_Exercise prompt_:
Pull each line containing "examples" from the data.

_Document images with source code_:

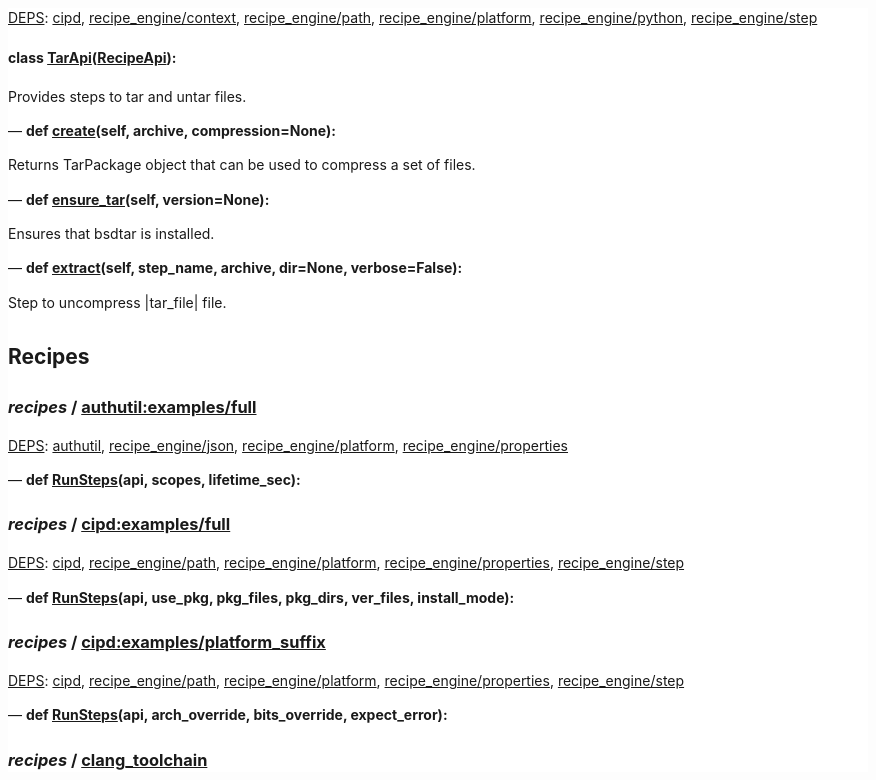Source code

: [DEPS](/recipe_modules/tar/__init__.py#5): [cipd](#recipe_modules-cipd), [recipe\_engine/context][recipe_engine/recipe_modules/context], [recipe\_engine/path][recipe_engine/recipe_modules/path], [recipe\_engine/platform][recipe_engine/recipe_modules/platform], [recipe\_engine/python][recipe_engine/recipe_modules/python], [recipe\_engine/step][recipe_engine/recipe_modules/step]

#### **class [TarApi](/recipe_modules/tar/api.py#10)([RecipeApi][recipe_engine/wkt/RecipeApi]):**

Provides steps to tar and untar files.

&mdash; **def [create](/recipe_modules/tar/api.py#31)(self, archive, compression=None):**

Returns TarPackage object that can be used to compress a set of files.

&mdash; **def [ensure\_tar](/recipe_modules/tar/api.py#17)(self, version=None):**

Ensures that bsdtar is installed.

&mdash; **def [extract](/recipe_modules/tar/api.py#36)(self, step_name, archive, dir=None, verbose=False):**

Step to uncompress |tar_file| file.
## Recipes

### *recipes* / [authutil:examples/full](/recipe_modules/authutil/examples/full.py)

[DEPS](/recipe_modules/authutil/examples/full.py#8): [authutil](#recipe_modules-authutil), [recipe\_engine/json][recipe_engine/recipe_modules/json], [recipe\_engine/platform][recipe_engine/recipe_modules/platform], [recipe\_engine/properties][recipe_engine/recipe_modules/properties]

&mdash; **def [RunSteps](/recipe_modules/authutil/examples/full.py#30)(api, scopes, lifetime_sec):**
### *recipes* / [cipd:examples/full](/recipe_modules/cipd/examples/full.py)

[DEPS](/recipe_modules/cipd/examples/full.py#8): [cipd](#recipe_modules-cipd), [recipe\_engine/path][recipe_engine/recipe_modules/path], [recipe\_engine/platform][recipe_engine/recipe_modules/platform], [recipe\_engine/properties][recipe_engine/recipe_modules/properties], [recipe\_engine/step][recipe_engine/recipe_modules/step]

&mdash; **def [RunSteps](/recipe_modules/cipd/examples/full.py#28)(api, use_pkg, pkg_files, pkg_dirs, ver_files, install_mode):**
### *recipes* / [cipd:examples/platform\_suffix](/recipe_modules/cipd/examples/platform_suffix.py)

[DEPS](/recipe_modules/cipd/examples/platform_suffix.py#9): [cipd](#recipe_modules-cipd), [recipe\_engine/path][recipe_engine/recipe_modules/path], [recipe\_engine/platform][recipe_engine/recipe_modules/platform], [recipe\_engine/properties][recipe_engine/recipe_modules/properties], [recipe\_engine/step][recipe_engine/recipe_modules/step]

&mdash; **def [RunSteps](/recipe_modules/cipd/examples/platform_suffix.py#24)(api, arch_override, bits_override, expect_error):**
### *recipes* / [clang\_toolchain](/recipes/clang_toolchain.py)


[recipe_engine/recipe_modules/context]: https://chromium.googlesource.com/infra/luci/recipes-py.git/+/6d6af8922b3707d7b02c8ed31f5a839a9be7eb80/README.recipes.md#recipe_modules-context
[recipe_engine/recipe_modules/file]: https://chromium.googlesource.com/infra/luci/recipes-py.git/+/6d6af8922b3707d7b02c8ed31f5a839a9be7eb80/README.recipes.md#recipe_modules-file
[recipe_engine/recipe_modules/json]: https://chromium.googlesource.com/infra/luci/recipes-py.git/+/6d6af8922b3707d7b02c8ed31f5a839a9be7eb80/README.recipes.md#recipe_modules-json
[recipe_engine/recipe_modules/path]: https://chromium.googlesource.com/infra/luci/recipes-py.git/+/6d6af8922b3707d7b02c8ed31f5a839a9be7eb80/README.recipes.md#recipe_modules-path
[recipe_engine/recipe_modules/platform]: https://chromium.googlesource.com/infra/luci/recipes-py.git/+/6d6af8922b3707d7b02c8ed31f5a839a9be7eb80/README.recipes.md#recipe_modules-platform
[recipe_engine/recipe_modules/properties]: https://chromium.googlesource.com/infra/luci/recipes-py.git/+/6d6af8922b3707d7b02c8ed31f5a839a9be7eb80/README.recipes.md#recipe_modules-properties
[recipe_engine/recipe_modules/python]: https://chromium.googlesource.com/infra/luci/recipes-py.git/+/6d6af8922b3707d7b02c8ed31f5a839a9be7eb80/README.recipes.md#recipe_modules-python
[recipe_engine/recipe_modules/raw_io]: https://chromium.googlesource.com/infra/luci/recipes-py.git/+/6d6af8922b3707d7b02c8ed31f5a839a9be7eb80/README.recipes.md#recipe_modules-raw_io
[recipe_engine/recipe_modules/source_manifest]: https://chromium.googlesource.com/infra/luci/recipes-py.git/+/6d6af8922b3707d7b02c8ed31f5a839a9be7eb80/README.recipes.md#recipe_modules-source_manifest
[recipe_engine/recipe_modules/step]: https://chromium.googlesource.com/infra/luci/recipes-py.git/+/6d6af8922b3707d7b02c8ed31f5a839a9be7eb80/README.recipes.md#recipe_modules-step
[recipe_engine/recipe_modules/tempfile]: https://chromium.googlesource.com/infra/luci/recipes-py.git/+/6d6af8922b3707d7b02c8ed31f5a839a9be7eb80/README.recipes.md#recipe_modules-tempfile
[recipe_engine/recipe_modules/time]: https://chromium.googlesource.com/infra/luci/recipes-py.git/+/6d6af8922b3707d7b02c8ed31f5a839a9be7eb80/README.recipes.md#recipe_modules-time
[recipe_engine/recipe_modules/url]: https://chromium.googlesource.com/infra/luci/recipes-py.git/+/6d6af8922b3707d7b02c8ed31f5a839a9be7eb80/README.recipes.md#recipe_modules-url
[recipe_engine/wkt/RecipeApi]: https://chromium.googlesource.com/infra/luci/recipes-py.git/+/6d6af8922b3707d7b02c8ed31f5a839a9be7eb80/recipe_engine/recipe_api.py#992
[recipe_engine/wkt/non_step]: https://chromium.googlesource.com/infra/luci/recipes-py.git/+/6d6af8922b3707d7b02c8ed31f5a839a9be7eb80/recipe_engine/recipe_api.py#702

_Expected answer_:
### *recipes* / [authutil:examples/full](/recipe_modules/authutil/examples/full.py)
[DEPS](/recipe_modules/authutil/examples/full.py#8): [authutil](#recipe_modules-authutil), [recipe\_engine/json][recipe_engine/recipe_modules/json], [recipe\_engine/platform][recipe_engine/recipe_modules/platform], [recipe\_engine/properties][recipe_engine/recipe_modules/properties]
&mdash; **def [RunSteps](/recipe_modules/authutil/examples/full.py#30)(api, scopes, lifetime_sec):**
### *recipes* / [cipd:examples/full](/recipe_modules/cipd/examples/full.py)
[DEPS](/recipe_modules/cipd/examples/full.py#8): [cipd](#recipe_modules-cipd), [recipe\_engine/path][recipe_engine/recipe_modules/path], [recipe\_engine/platform][recipe_engine/recipe_modules/platform], [recipe\_engine/properties][recipe_engine/recipe_modules/properties], [recipe\_engine/step][recipe_engine/recipe_modules/step]
&mdash; **def [RunSteps](/recipe_modules/cipd/examples/full.py#28)(api, use_pkg, pkg_files, pkg_dirs, ver_files, install_mode):**
### *recipes* / [cipd:examples/platform\_suffix](/recipe_modules/cipd/examples/platform_suffix.py)
[DEPS](/recipe_modules/cipd/examples/platform_suffix.py#9): [cipd](#recipe_modules-cipd), [recipe\_engine/path][recipe_engine/recipe_modules/path], [recipe\_engine/platform][recipe_engine/recipe_modules/platform], [recipe\_engine/properties][recipe_engine/recipe_modules/properties], [recipe\_engine/step][recipe_engine/recipe_modules/step]
&mdash; **def [RunSteps](/recipe_modules/cipd/examples/platform_suffix.py#24)(api, arch_override, bits_override, expect_error):**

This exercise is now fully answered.